SIDEBAR from psychology. Hold on. We don’t want to admit it. It’s almost too shocking to consider for ourselves, at least. Being self-righteous seems to be the new normal. We’re usually sure we’re right and they’re wrong. The news and posts and tweets we read only confirms it. The problem is never me, never us. Oh, projection! We do it all the time. In our relationships with spouses and colleagues. In politics and religion. We externalize. The problem is always with someone else.
SIDEBAR from family systems and addiction theory. When one person is out of control everyone is. Especially when it’s the leader. Think how that affects a family, a church, or a nation. Think of the constant news and social media cycle. Rather than getting away from our TV, computer, or phones, it’s a frenzy that never calms. Everybody gets worked up. Our anger boils. And insults fly.
SIDEBAR from science. It’s the amygdala, the reptilian, oldest part of our brain, that gets us in trouble. It is all about fight, flight, freeze. Rather than thinking first, rather than taking a breath first, rather than cooling off, we are reactive rather than responsive.
An amygdala hi-jack one speaker called it. So we blurt out. We push send. We act impulsively. We demean people. And we have news pundits shouting at each other. Or posts where everyone comes off as self-righteous. We think only of our own pleasure and take advantage of people emotionally, sexually, and in other ways.

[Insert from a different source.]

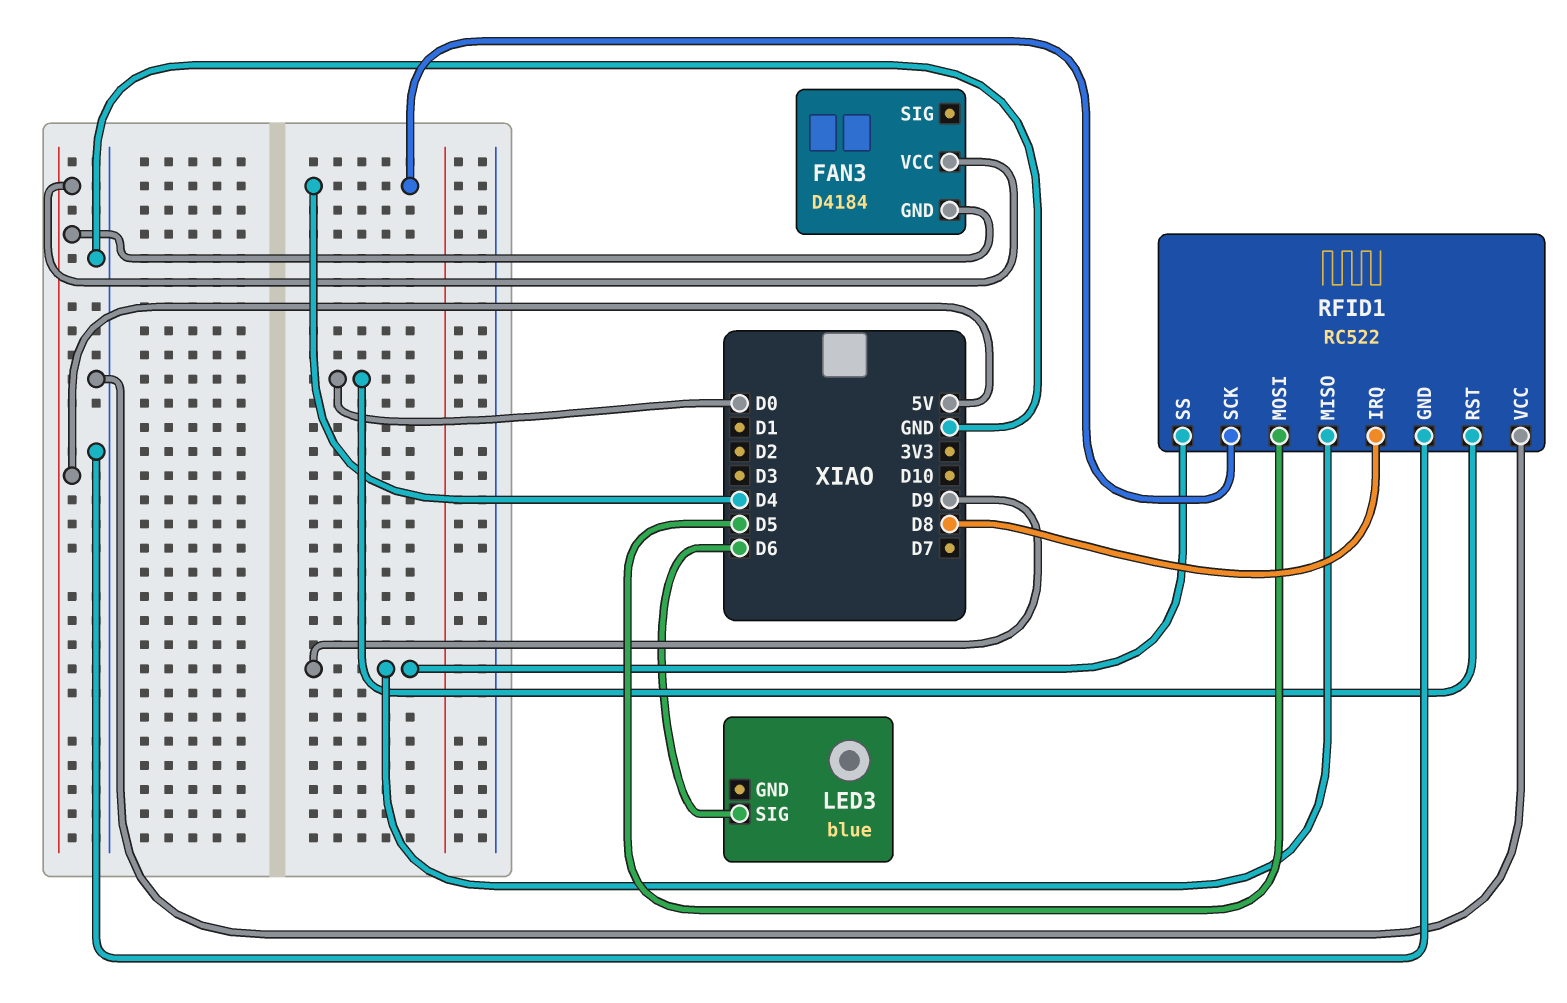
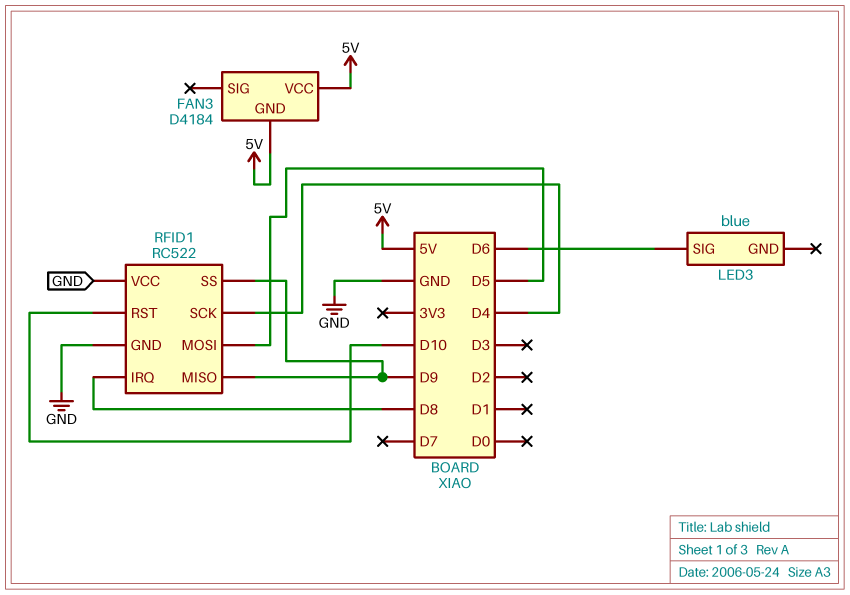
RFID1 pin RST: D0 -> D10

That is not to say that anger can’t be used for good. That anger can propel us to take stands for justice, for those marginalized, for refugees, for the poor, for the earth. Yet these days it seems even a Super Bowl commercial is politicized. It can feel so overwhelming. How will we ever move forward? How can we remain grounded, centered and calm when everything and everyone seems out of control all around us?

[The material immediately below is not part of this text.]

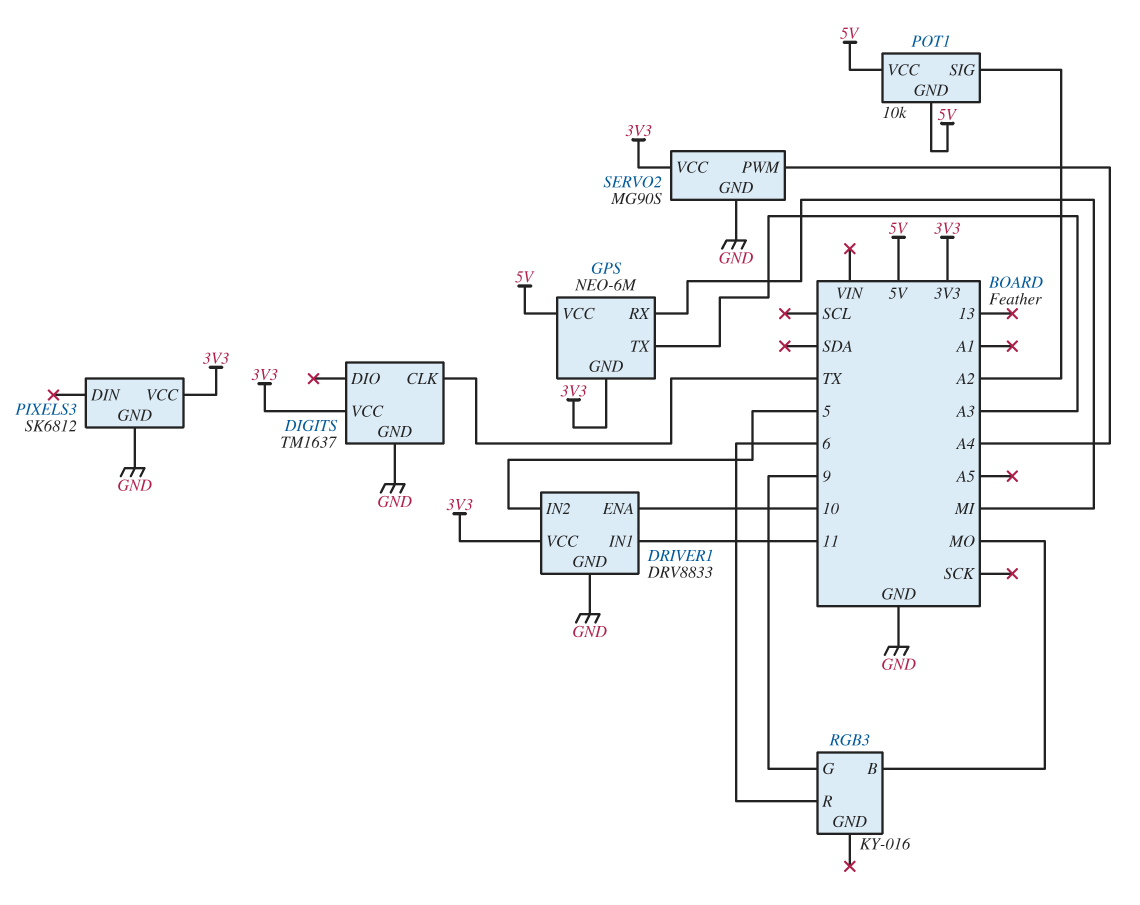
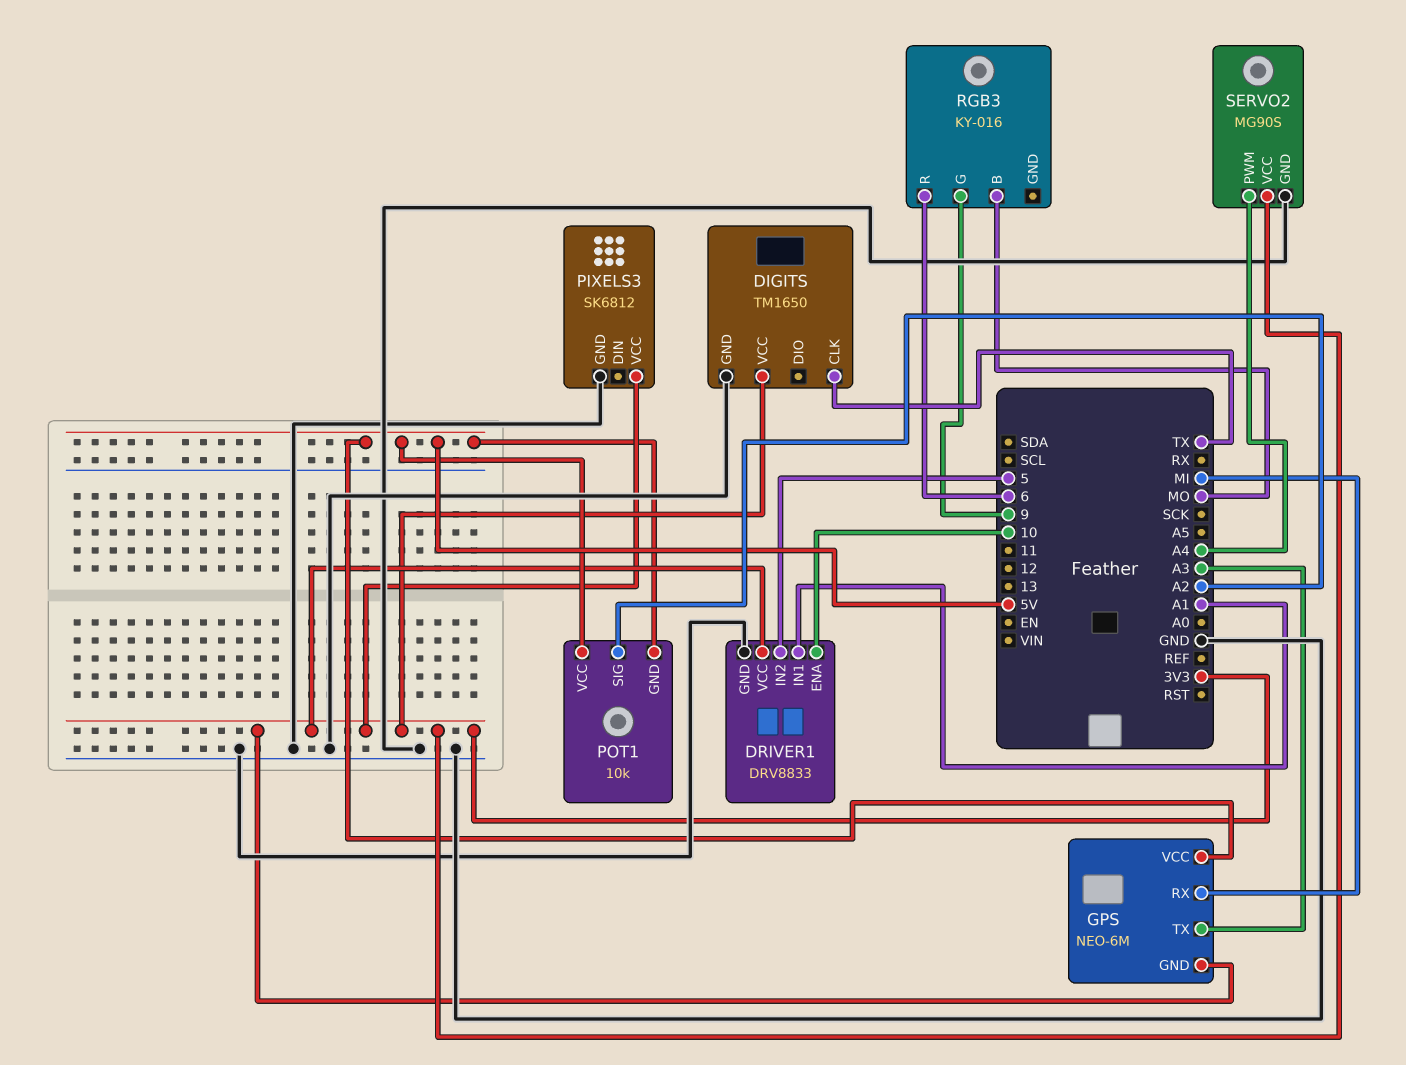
DIGITS: TM1637 -> TM1650
DRIVER1 pin IN1: 11 -> A1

SIDEBAR from spirituality. Maybe it’s this moment of helplessness that is the opening. Maybe we’re then like a person struggling with addiction who finally lets go. And we realize we can’t do this, we can’t solve this on our own. That we need something, someone, some divine love or grace beyond ourselves.

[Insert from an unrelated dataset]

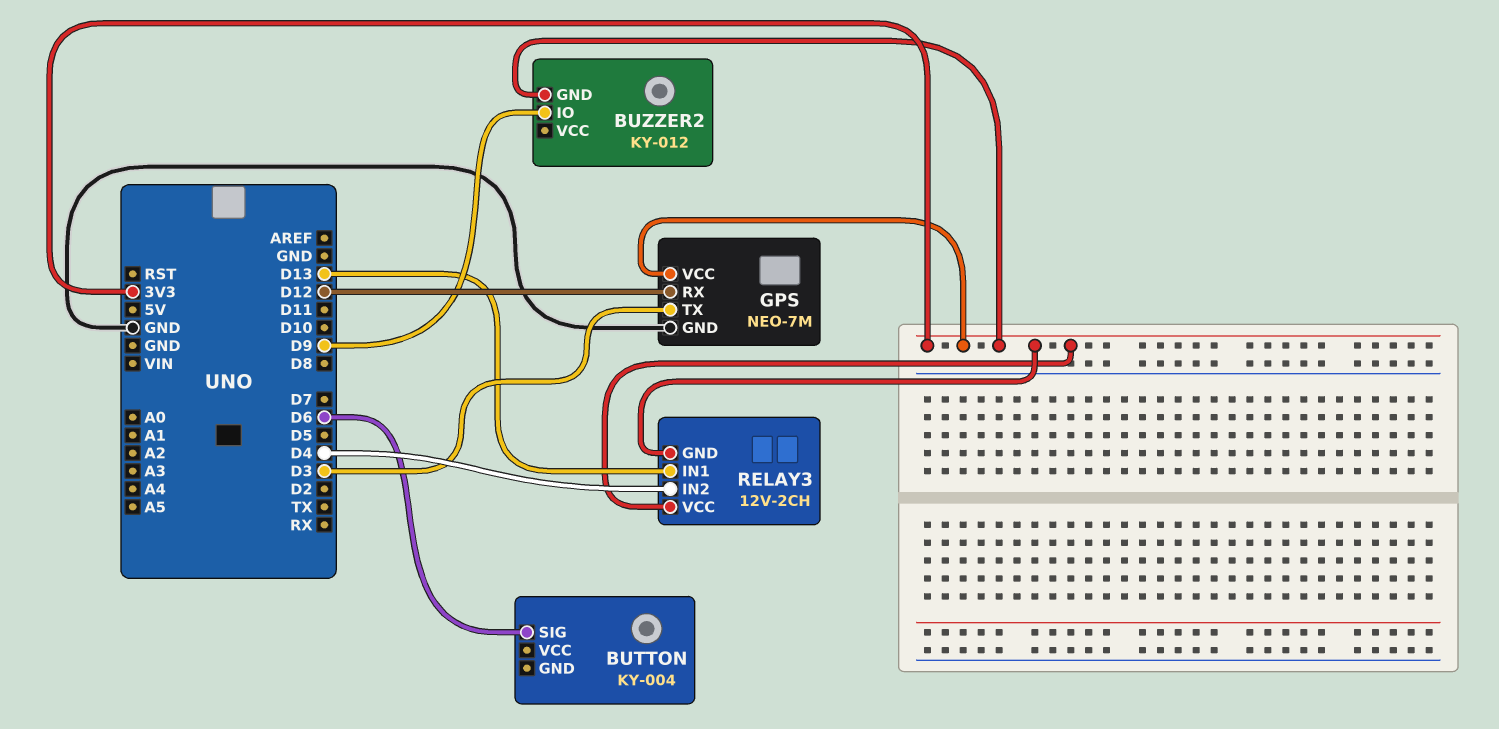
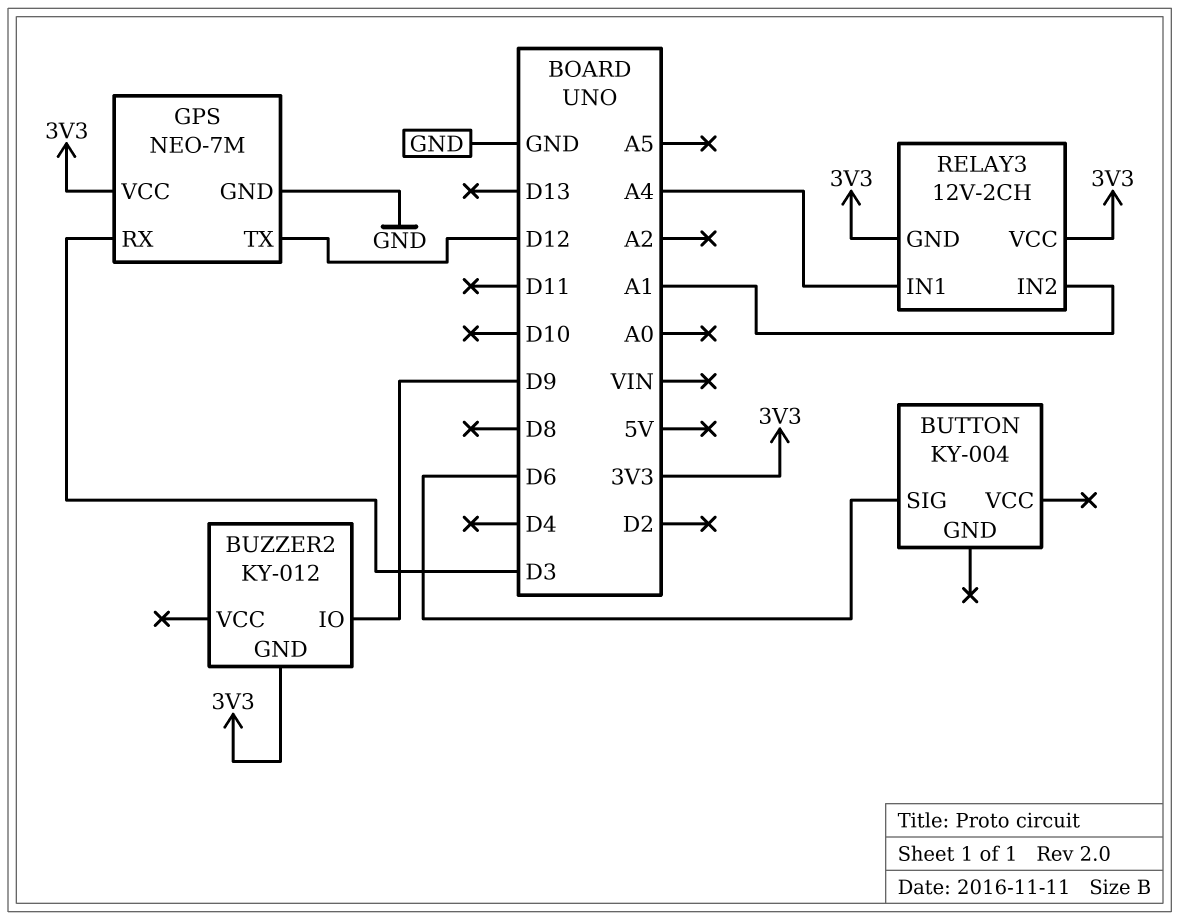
GPS pin RX: D12 -> D3
GPS pin TX: D3 -> D12
RELAY3 pin IN1: D13 -> A4
RELAY3 pin IN2: D4 -> A1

The invitation is good news. Choose life. Don’t just externalize and blame someone else. It’s not just about following rules. It’s about going deeper. Going inward. Let the shock get your attention and then making a change.
Last fall we heard, if they go low, we go high. But let me add: when they project out, we go inward. Rather than always casting blame, we discern the bold and humble and loving way that seeks the common good.
So what comes next? In al-anon you learn to simply do the next right thing. And to take one day at a time. And I might add, turn off the news once in awhile. Yes, we need to be informed, but there is time to detach and find communion in this place, in nature, in art, in solitude, in community.
And here’s the amazing, shocking thing. As Wayne Miller, our bishop says, God’s grace is the love of God that accepts you right where you are, as you are. It’s the radical welcome we proclaim in this place.
Yet he goes on to say this: God calls you to be more than you’ve ever been before. That is the shocking hope we need to believe in change, for us, our nation, and the world. May it be so. God calls us, and gives us grace to be more than we’ve ever been before.